• **Records supplied**:
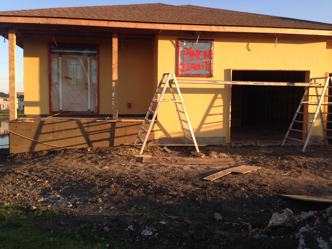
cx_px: 166
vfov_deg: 42.9
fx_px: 317
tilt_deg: -4.6
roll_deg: -1.3
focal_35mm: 33
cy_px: 124
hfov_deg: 55.4
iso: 50
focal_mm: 4.12
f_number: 2.4
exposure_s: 1/393
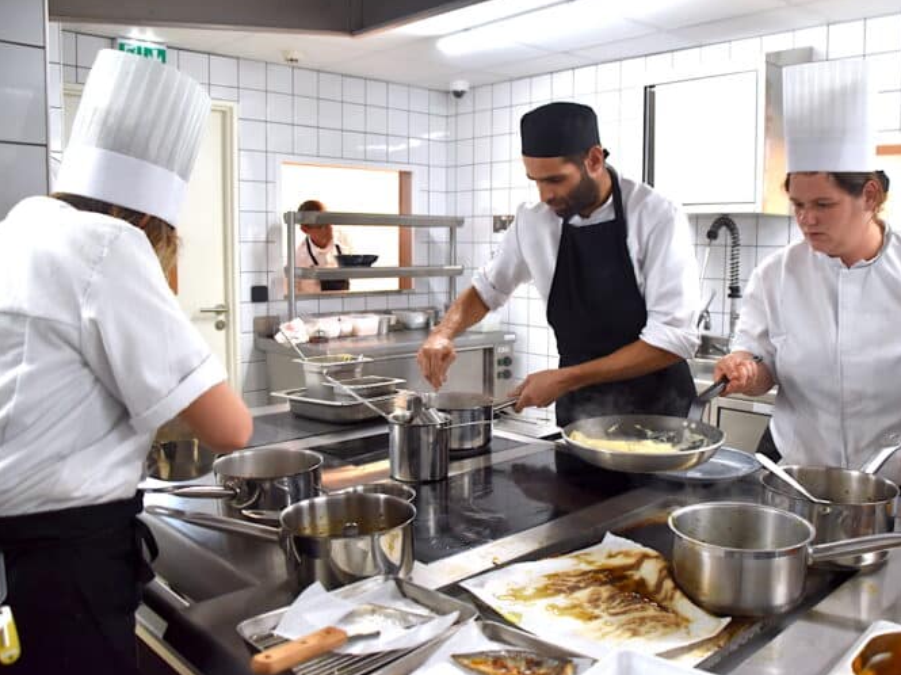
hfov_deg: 59.7
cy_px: 332
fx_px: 780
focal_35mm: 30
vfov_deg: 46.8
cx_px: 515
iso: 800
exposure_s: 1/200
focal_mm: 18
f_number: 3.5
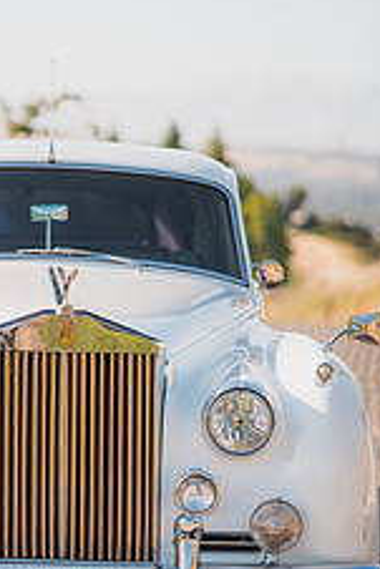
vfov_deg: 12.2
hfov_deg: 8.1
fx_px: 2672
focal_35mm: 169
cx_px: 45
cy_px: 287
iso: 125
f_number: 1.8
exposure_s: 1/2500
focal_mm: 85
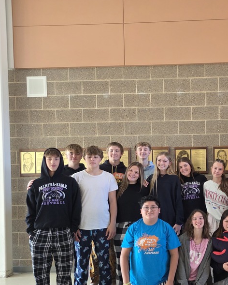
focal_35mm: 39
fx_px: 329
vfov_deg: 46.3
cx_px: 211
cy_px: 183
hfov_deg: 35.7
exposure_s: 1/120
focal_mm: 6.3
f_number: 1.7
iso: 500
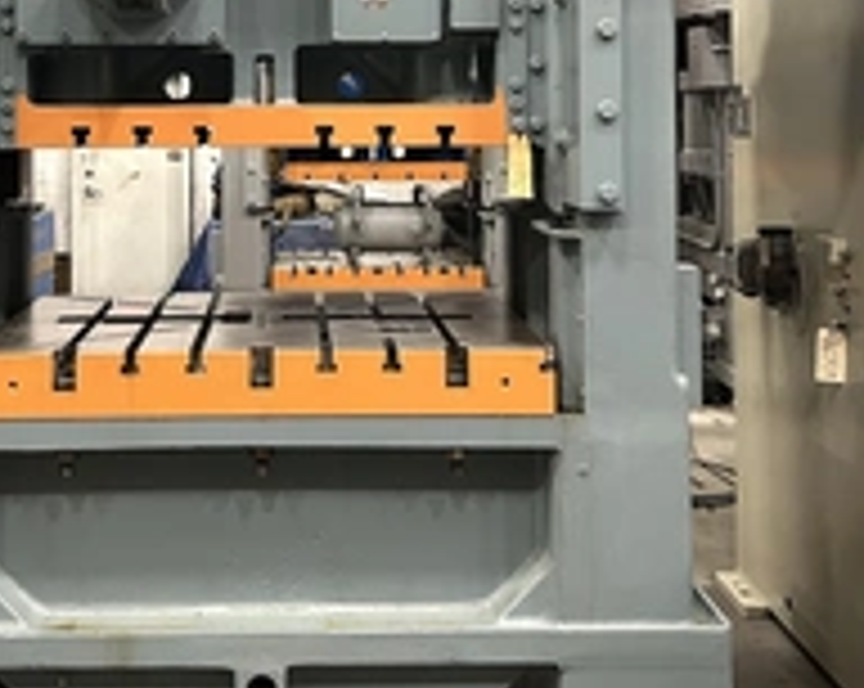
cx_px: 306
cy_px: 81
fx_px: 1353
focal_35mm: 53
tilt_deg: +0.7
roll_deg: -0.2
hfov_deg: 35.2
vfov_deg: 27.6
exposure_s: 1/40
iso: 500
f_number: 1.5
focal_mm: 5.7
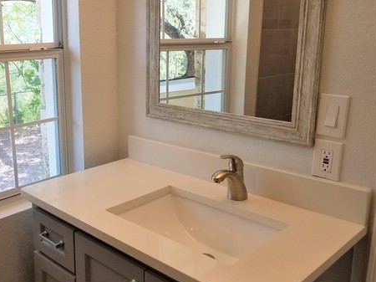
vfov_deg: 38.5
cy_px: 120
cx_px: 112
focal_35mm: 37
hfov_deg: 48.9
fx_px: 402
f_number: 1.7
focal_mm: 4.2
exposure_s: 1/151
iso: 40
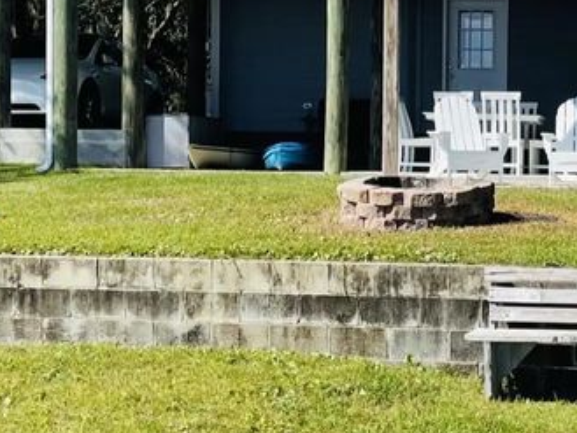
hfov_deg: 23.3
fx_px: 1351
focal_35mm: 81
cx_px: 554
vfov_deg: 16.7
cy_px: -196
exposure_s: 1/3300
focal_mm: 4.2
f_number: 1.6
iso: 32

• **Exercise**: Please output only the lines running from the one that holds "f_number: 1.5" through the last line of the entries, both ends included, without any images.

• **Answer for the task**:
f_number: 1.5
focal_mm: 5.7
vfov_deg: 38.5
cy_px: 120
cx_px: 112
focal_35mm: 37
hfov_deg: 48.9
fx_px: 402
f_number: 1.7
focal_mm: 4.2
exposure_s: 1/151
iso: 40
hfov_deg: 23.3
fx_px: 1351
focal_35mm: 81
cx_px: 554
vfov_deg: 16.7
cy_px: -196
exposure_s: 1/3300
focal_mm: 4.2
f_number: 1.6
iso: 32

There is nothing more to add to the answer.